§ Excerpt provided
———
Best solutions for Codility Lessons. Lesson 4 Counting Elements
Alexander Molchevskyi
Experienced Rust, C++, Web3, Blockchain, Embedded developer exploring new opportunities
Task 1
Solution:
This is a good task for an interview. It has several obvious simple solutions but all of them have more-less bad complexity, it has couple of very elegant but wrong solutions so we have wide field for experiments and improvements.
The most obvious solution of this task is sorting of the array and checking if it has missing elements. But complexity of this solution equal to complexity of binary sort, that is O(N * LogN). It looks too big for so simple task.
We can improve the solution and use additional index where we will mark all found elements of the array, then check the marks to recognize if the elements are a sequence or no. For example we know that range of the elements is [1..1,000,000,000] but we can ignore it because if we have a sequence in the array the range of the elements can't exceed [1..100,000] so we define a bit set with size [1..100,000] and set to true all bits of this set indexed by values of the array. Then check if all elements of the bit array are true we have a sequence in the given array. Of course if we meet in the given array a value bigger than 100.000 it means that it is not a sequence too. See an example of C++ code in the next task FrogRiverOne
There are couple of elegant but wrong solutions. One is based on a fact that we can calculate sum of all elements of the sequence by formula (size * (1 + size)) / 2 where size is size of the sequence. Then we count actual sum of the elements and if it is equal to the calculated one it is the sequence. Unfortunately it is possible to make an array of elements which is not a sequence but with the same sum as the sequence should has. For example 1,2,3 is a sequence with sum 6 but 1,1,4 is not a sequence with the same sum.
———
§ Dataset records
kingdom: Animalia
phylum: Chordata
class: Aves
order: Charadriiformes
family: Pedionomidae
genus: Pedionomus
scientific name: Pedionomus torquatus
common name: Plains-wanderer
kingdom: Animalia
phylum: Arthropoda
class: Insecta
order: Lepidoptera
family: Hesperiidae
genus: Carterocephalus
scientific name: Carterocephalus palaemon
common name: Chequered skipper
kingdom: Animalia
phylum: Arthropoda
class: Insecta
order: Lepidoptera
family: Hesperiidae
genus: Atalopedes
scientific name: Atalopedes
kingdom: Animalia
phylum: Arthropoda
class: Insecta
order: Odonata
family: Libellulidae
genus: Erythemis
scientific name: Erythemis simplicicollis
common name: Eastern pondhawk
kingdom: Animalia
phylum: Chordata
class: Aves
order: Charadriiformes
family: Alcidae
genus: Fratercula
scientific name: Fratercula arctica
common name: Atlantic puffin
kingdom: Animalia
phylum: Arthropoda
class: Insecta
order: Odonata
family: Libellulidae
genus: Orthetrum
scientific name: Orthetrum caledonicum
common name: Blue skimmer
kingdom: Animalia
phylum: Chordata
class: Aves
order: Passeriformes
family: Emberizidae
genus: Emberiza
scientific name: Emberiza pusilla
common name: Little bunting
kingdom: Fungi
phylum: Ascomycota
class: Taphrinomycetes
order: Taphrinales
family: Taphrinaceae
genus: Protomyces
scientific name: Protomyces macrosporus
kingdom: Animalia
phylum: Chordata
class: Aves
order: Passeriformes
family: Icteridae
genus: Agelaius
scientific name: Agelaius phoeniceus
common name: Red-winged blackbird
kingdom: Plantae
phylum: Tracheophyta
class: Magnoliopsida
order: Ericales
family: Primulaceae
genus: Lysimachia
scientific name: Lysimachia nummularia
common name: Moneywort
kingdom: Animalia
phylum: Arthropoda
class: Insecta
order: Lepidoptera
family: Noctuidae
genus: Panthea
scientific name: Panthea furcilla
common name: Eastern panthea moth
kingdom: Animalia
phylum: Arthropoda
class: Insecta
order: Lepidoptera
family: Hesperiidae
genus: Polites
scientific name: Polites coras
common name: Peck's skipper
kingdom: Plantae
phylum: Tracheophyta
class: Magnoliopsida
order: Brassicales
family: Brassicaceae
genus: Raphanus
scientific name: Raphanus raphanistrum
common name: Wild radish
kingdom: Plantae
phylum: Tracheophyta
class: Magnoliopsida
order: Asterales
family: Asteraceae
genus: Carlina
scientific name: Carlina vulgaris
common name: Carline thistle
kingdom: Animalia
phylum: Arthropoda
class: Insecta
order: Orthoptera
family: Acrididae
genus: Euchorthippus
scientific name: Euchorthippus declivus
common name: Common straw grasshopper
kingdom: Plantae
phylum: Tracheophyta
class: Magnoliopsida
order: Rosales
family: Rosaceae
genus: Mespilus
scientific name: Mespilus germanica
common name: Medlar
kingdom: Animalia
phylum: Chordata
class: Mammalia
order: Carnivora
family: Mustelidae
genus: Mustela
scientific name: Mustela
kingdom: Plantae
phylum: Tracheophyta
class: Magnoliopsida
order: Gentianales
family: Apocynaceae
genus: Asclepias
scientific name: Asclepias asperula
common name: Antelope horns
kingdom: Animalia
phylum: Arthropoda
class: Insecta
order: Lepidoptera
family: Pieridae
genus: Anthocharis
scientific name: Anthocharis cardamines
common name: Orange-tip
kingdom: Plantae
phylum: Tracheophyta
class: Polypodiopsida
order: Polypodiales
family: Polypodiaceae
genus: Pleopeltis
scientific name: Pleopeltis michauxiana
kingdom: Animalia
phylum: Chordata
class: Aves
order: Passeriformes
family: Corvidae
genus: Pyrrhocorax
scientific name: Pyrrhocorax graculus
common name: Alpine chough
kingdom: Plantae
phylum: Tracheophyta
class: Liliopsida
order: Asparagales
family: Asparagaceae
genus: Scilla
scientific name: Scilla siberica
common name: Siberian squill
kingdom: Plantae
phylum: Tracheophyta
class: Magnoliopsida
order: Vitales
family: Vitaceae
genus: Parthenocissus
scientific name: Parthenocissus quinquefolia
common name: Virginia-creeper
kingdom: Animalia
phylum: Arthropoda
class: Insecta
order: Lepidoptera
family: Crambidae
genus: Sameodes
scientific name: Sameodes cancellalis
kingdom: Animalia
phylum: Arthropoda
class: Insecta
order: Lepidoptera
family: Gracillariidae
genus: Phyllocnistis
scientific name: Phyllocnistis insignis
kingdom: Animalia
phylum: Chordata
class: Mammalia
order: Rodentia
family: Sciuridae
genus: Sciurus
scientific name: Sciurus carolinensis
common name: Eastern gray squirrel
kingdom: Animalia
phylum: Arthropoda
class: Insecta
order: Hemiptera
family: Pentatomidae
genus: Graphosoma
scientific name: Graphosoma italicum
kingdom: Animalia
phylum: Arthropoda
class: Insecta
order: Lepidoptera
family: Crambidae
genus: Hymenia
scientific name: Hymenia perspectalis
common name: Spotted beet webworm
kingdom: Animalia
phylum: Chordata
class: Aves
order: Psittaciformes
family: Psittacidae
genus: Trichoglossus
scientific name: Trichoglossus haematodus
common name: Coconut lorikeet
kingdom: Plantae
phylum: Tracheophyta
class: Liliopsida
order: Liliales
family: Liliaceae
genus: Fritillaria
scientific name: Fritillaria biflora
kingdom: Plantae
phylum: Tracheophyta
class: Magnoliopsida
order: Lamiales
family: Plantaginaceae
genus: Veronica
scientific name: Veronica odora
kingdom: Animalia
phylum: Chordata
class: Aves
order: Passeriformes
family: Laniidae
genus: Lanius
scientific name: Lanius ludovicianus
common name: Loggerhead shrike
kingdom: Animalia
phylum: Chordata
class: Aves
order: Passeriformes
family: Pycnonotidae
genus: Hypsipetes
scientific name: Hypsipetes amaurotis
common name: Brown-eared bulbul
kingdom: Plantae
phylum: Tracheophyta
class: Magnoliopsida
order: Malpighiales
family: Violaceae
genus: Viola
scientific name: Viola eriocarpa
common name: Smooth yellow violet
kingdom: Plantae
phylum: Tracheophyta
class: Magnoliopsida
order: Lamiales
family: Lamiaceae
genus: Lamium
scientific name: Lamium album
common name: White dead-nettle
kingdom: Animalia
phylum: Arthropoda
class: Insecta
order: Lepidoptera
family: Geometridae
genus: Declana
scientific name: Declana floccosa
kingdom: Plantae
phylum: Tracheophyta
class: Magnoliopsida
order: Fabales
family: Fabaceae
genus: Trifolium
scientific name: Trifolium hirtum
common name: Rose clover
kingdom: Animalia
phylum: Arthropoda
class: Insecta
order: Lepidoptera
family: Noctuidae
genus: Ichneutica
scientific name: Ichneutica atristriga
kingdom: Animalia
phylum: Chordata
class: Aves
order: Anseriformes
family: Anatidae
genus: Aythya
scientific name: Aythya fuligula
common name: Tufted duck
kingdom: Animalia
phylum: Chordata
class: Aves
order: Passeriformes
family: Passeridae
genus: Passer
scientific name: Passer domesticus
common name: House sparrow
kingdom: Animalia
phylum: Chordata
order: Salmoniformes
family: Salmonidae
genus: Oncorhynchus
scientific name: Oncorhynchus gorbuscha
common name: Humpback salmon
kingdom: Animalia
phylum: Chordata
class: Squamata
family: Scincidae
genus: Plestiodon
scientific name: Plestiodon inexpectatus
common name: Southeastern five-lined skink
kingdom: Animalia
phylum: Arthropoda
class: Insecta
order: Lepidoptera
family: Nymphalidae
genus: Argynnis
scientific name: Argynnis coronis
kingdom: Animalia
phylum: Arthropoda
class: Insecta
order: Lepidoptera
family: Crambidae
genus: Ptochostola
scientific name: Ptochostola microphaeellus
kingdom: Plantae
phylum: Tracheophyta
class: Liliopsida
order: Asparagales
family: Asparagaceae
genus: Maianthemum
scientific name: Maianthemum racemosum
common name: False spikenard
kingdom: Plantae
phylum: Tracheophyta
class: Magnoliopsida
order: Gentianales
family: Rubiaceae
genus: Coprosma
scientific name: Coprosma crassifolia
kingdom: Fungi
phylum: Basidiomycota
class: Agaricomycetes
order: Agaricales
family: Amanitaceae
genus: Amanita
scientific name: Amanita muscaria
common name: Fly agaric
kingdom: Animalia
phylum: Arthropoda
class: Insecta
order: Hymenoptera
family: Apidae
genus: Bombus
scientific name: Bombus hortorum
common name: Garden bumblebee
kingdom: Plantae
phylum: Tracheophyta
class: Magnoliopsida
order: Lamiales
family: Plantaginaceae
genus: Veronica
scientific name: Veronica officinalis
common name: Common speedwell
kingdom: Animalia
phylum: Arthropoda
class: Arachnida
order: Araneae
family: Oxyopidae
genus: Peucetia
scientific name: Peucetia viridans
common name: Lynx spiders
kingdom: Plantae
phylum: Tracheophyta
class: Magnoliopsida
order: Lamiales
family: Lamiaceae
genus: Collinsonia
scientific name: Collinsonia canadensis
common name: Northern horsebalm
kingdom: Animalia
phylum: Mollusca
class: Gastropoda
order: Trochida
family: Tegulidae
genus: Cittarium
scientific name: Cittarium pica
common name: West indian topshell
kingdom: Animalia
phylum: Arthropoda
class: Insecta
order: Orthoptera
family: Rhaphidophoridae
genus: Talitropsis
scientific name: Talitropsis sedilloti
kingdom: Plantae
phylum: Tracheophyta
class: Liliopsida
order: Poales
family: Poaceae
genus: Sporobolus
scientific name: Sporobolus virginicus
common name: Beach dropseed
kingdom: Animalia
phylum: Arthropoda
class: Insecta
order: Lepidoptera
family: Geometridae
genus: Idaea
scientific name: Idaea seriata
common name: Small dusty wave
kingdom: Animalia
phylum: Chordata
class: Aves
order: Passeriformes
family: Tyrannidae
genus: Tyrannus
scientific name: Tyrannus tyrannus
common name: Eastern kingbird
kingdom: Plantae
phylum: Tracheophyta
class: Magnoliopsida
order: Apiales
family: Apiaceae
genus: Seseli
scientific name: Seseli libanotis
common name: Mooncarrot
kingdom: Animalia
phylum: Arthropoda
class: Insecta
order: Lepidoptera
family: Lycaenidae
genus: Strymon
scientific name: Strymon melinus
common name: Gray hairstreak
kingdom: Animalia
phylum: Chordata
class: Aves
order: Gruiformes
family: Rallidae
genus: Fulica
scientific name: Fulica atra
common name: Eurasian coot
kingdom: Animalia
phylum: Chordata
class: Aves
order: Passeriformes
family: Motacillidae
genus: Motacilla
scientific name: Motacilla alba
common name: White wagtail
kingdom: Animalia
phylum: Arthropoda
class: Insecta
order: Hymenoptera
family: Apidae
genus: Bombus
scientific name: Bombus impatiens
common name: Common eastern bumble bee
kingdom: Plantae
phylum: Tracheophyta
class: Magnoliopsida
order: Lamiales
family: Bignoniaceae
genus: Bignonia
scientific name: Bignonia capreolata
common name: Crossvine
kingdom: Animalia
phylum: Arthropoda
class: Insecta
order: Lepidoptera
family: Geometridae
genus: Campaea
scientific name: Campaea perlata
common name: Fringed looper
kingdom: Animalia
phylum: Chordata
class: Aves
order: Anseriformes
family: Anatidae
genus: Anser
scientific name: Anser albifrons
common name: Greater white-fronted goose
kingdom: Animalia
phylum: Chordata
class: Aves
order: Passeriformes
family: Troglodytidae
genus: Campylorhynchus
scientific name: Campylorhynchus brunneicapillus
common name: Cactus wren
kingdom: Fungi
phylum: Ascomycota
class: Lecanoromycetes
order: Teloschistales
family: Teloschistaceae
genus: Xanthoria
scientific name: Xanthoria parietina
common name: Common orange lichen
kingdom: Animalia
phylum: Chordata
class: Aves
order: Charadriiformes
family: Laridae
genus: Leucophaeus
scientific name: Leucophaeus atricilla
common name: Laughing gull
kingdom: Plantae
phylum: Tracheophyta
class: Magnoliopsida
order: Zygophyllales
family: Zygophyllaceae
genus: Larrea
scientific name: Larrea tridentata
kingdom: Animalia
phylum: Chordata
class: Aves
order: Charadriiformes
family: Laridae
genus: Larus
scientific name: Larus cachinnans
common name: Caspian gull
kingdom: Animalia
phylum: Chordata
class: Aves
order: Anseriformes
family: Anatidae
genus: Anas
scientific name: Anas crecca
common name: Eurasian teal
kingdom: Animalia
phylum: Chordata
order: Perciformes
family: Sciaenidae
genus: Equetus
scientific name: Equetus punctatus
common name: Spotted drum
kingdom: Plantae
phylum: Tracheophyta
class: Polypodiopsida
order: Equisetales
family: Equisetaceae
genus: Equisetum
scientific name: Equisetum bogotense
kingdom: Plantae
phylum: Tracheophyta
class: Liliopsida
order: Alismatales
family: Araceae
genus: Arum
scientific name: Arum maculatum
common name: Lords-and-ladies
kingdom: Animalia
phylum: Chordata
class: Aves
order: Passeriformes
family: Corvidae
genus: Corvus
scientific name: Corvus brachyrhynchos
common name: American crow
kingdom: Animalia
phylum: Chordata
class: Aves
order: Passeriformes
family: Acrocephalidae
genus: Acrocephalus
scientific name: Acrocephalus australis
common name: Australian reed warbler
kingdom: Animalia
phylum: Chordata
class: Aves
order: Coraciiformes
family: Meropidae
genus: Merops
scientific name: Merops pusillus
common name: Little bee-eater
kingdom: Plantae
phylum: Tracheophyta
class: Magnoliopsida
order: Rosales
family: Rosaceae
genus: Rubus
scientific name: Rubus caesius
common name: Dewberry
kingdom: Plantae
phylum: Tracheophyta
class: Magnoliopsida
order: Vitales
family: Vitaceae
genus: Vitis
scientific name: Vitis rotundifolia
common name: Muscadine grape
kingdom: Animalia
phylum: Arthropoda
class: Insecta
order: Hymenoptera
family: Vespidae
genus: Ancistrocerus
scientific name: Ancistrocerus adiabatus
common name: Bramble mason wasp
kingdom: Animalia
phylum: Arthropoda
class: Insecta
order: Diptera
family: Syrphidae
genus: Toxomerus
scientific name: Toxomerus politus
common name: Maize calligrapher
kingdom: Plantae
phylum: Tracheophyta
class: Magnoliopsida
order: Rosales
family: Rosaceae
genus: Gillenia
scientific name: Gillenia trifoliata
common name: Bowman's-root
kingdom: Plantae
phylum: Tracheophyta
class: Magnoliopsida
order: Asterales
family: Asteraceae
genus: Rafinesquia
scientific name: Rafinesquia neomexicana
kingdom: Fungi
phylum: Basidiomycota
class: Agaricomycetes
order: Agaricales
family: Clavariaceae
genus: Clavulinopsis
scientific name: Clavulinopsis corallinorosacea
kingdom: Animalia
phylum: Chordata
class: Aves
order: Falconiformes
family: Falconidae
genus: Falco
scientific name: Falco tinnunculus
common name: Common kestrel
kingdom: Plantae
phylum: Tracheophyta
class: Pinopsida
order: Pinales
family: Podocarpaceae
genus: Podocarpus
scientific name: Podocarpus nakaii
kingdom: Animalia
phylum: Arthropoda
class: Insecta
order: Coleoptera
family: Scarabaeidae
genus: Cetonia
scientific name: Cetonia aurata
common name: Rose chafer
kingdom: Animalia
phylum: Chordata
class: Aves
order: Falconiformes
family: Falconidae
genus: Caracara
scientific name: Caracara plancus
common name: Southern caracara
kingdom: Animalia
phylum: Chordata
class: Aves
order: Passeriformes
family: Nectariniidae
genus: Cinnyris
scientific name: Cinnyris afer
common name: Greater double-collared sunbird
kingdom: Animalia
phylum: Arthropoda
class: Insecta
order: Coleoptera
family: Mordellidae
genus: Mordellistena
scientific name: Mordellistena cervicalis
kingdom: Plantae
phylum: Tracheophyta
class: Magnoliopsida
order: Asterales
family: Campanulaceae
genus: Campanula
———
§ Your instructions
Could you write the next part of the Codility counting-elements write-up, starting right after its last sentence? None of the items matter here.

§ Result of the exercise
There is a brilliant solution of this task which passing all tests on Codility website. But it is wrong. It is based on bit magic. Actually it is a kind of solution for task 1 OddOccurrencesInArray in the lesson 2 but in this case we will generate pairs for each number of the given array. Then we apply solution from OddOccurrencesInArray to the array of our pairs and check if each number has its pair. If yes it means the given arrays is permutation of a sequence. We even don’t need to save our generated pairs. We may use a counter of the loop “i”.
In C++ it looks like:
bool is_permutation(vector<int> &v) {
unsigned xorsum = 0;
int v_size = v.size();
for (size_t i = 0; i < v_size; i++) {
xorsum = (i + 1) ^ static_cast<unsigned>(v[i]) ^ xorsum;
}
return xorsum == 0;
}
For input array [1,2,3] we will have following iterations:
xorsum: 0 ^ (i + 1): 1 ^ v[i]: 1 = 0
xorsum: 0 ^ (i + 1): 2 ^ v[i]: 2 = 0
xorsum: 0 ^ (i + 1): 3 ^ v[i]: 3 = 0
xorsum == 0 is a permutation
For input array [3,2,1] we will have following iterations:
xorsum: 0 ^ (i + 1): 1 ^ v[i]: 3 = 2
xorsum: 2 ^ (i + 1): 2 ^ v[i]: 2 = 2
xorsum: 2 ^ (i + 1): 3 ^ v[i]: 1 = 0
xorsum == 0 is a permutation
For input array [1,2,4] we will have following iterations:
xorsum: 0 ^ (i + 1): 1 ^ v[i]: 1 = 0
xorsum: 0 ^ (i + 1): 2 ^ v[i]: 2 = 0
xorsum: 0 ^ (i + 1): 3 ^ v[i]: 4 = 7
xorsum == 7 NOT a permutation
The detailed description of how this bit magic works see in the solution for OddOccurrencesInArray in the lesson 2.
I was very excited when I found it but it considers arrays like 1,2,5,2 as a sequence.
I already sent a bug report to Codility I hope they correct it. But I guess if it passed all the tests they know about this solution and consider it as correct too. :)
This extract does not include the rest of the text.